Hybrid Chunking¶
LongParser's HybridChunker combines 6 strategies to produce RAG-optimized chunks that respect document structure.
The 6 Strategies¶
| # | Strategy | What it does |
|---|---|---|
| 0 | Equation detection | Pre-pass re-tags missed formula blocks |
| 1 | Structure-aware | Groups blocks by hierarchy path (sections) |
| 2 | Layout-aware | Classifies blocks by type before chunking |
| 3 | Token-window packing | Packs blocks up to max_tokens with overlap |
| 4 | Table-aware | Schema chunk + row-batched table chunks |
| 5 | List-aware | Keeps bullet groups together as single chunks |
Usage¶
from longparser.chunkers import HybridChunker
from longparser.schemas import ChunkingConfig
config = ChunkingConfig(
max_tokens=512,
overlap_tokens=64,
detect_equations=True,
table_chunk_format="row_record", # or "pipe"
generate_schema_chunks=True,
use_semantic_chunking=True, # Split on semantic topic shifts
)
chunker = HybridChunker(config)
chunks = chunker.chunk(doc.blocks)
Table Chunking¶
Tables are chunked with: - Schema chunk — column names, types, null rates, sample rows - Data chunks — row-batched with header repeated per chunk - Wide-table banding — columns split into bands for very wide tables
# Table chunk formats
ChunkingConfig(table_chunk_format="row_record")
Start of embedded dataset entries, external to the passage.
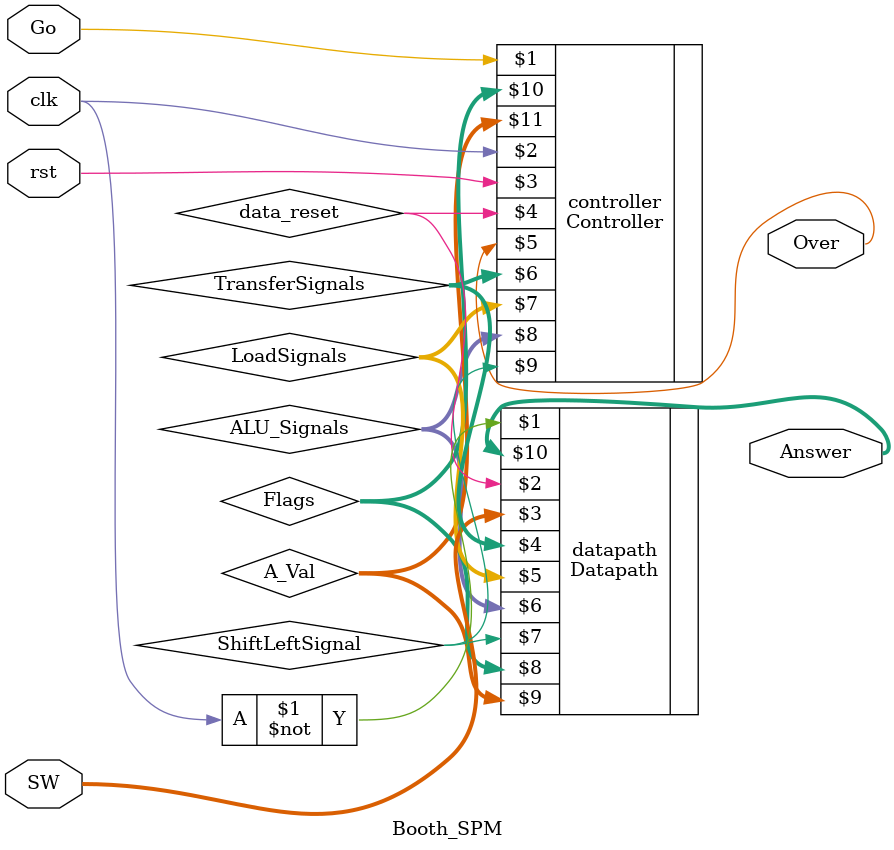
<source format=v>
`timescale 1ns / 1ps


module Booth_SPM(
input wire clk,
input wire rst,
input wire [7:0]SW,
output wire[15:0]Answer,
input wire Go,
output wire Over
);

wire data_reset;

wire [3:0]	TransferSignals;
wire [2:0]	LoadSignals;
wire [11:0]	ALU_Signals;
wire ShiftLeftSignal;

wire [3:0]Flags;
wire [2:0]A_Val;

Datapath datapath(
~clk,
data_reset,
SW,
TransferSignals,
LoadSignals,
ALU_Signals,
ShiftLeftSignal,
Flags,
A_Val,
Answer
);

Controller controller(
Go,
clk,
rst,
data_reset,
Over,
TransferSignals,
LoadSignals,
ALU_Signals,
ShiftLeftSignal,
Flags,
A_Val
);

endmodule

</source>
# Row 1: col_a=val; col_b=val; col_c=val
ChunkingConfig(table_chunk_format="pipe")
# col_a | col_b | col_c
# val_1 | val_2 | val_3
Chunk Structure¶
@dataclass
class Chunk:
chunk_id: str # UUID
text: str # Chunk content
token_count: int # Approximate token count
chunk_type: str # section | table | table_schema | list | equation
section_path: list[str] # ["Introduction", "Methods"]
page_numbers: list[int] # [1, 2]
block_ids: list[str] # Source block IDs for traceability
metadata: dict # chunk_type-specific metadata
Token Budget¶
Chunks respect a hard max_tokens ceiling. Equations are kept with their surrounding context using a glue heuristic:
- If the next block is an equation AND the current window overflows, the last paragraph carries over into the new chunk (so the equation is never split from its context).
Semantic Chunking¶
When use_semantic_chunking=True, the chunker uses embedding similarity (default: all-MiniLM-L6-v2) to detect topic shifts within a section. Instead of splitting purely by token count, it finds natural breakpoints where the semantic content changes.
config = ChunkingConfig(
use_semantic_chunking=True,
semantic_threshold=0.3, # Lower = more splits
semantic_model="all-MiniLM-L6-v2", # or "all-mpnet-base-v2"
)
The model is lazily loaded on first use — no memory cost if the feature is disabled.
Cross-Reference Resolution¶
When resolve_cross_references=True (default), the pipeline automatically links textual references to their target blocks:
- Explicit references:
"see Figure 3","Table 2","Section 3.1","Appendix A"→ linked via regex + dictionary lookup. - Implicit references:
"the figure above","the table below"→ linked via spatial proximity in reading order.
Resolved links appear in chunk metadata:
{
"cross_references": [
{"label": "Figure 3", "target_block_id": "block-uuid-123"},
{"label": "the table below", "target_block_id": "block-uuid-456", "resolution": "proximity"}
]
}
Quality Scoring¶
Each chunk receives a quality_score (0.0–1.0) based on:
- Block confidence — OCR confidence from the extraction engine
- Dictionary word coverage — percentage of words found in
/usr/share/dict/words(penalizes garbled OCR) - Language ID confidence — fastText-based language detection score (low confidence = noise)
from longparser.chunkers.quality_scorer import score_chunks
scored = score_chunks(chunks, blocks)
print(scored[0].quality_score) # 0.92
PII Redaction¶
When redact_pii=True in ProcessingConfig, the pipeline automatically masks sensitive data before any HITL review:
- Pass 1 (always): Fast regex + Luhn checksum for Emails, Phones, SSNs, Credit Cards, IPs.
- Pass 2 (optional): spaCy NER (
use_ner_redaction=True) for names, organizations, and locations.
Original values are preserved in block.pii_redactions for authorized recovery.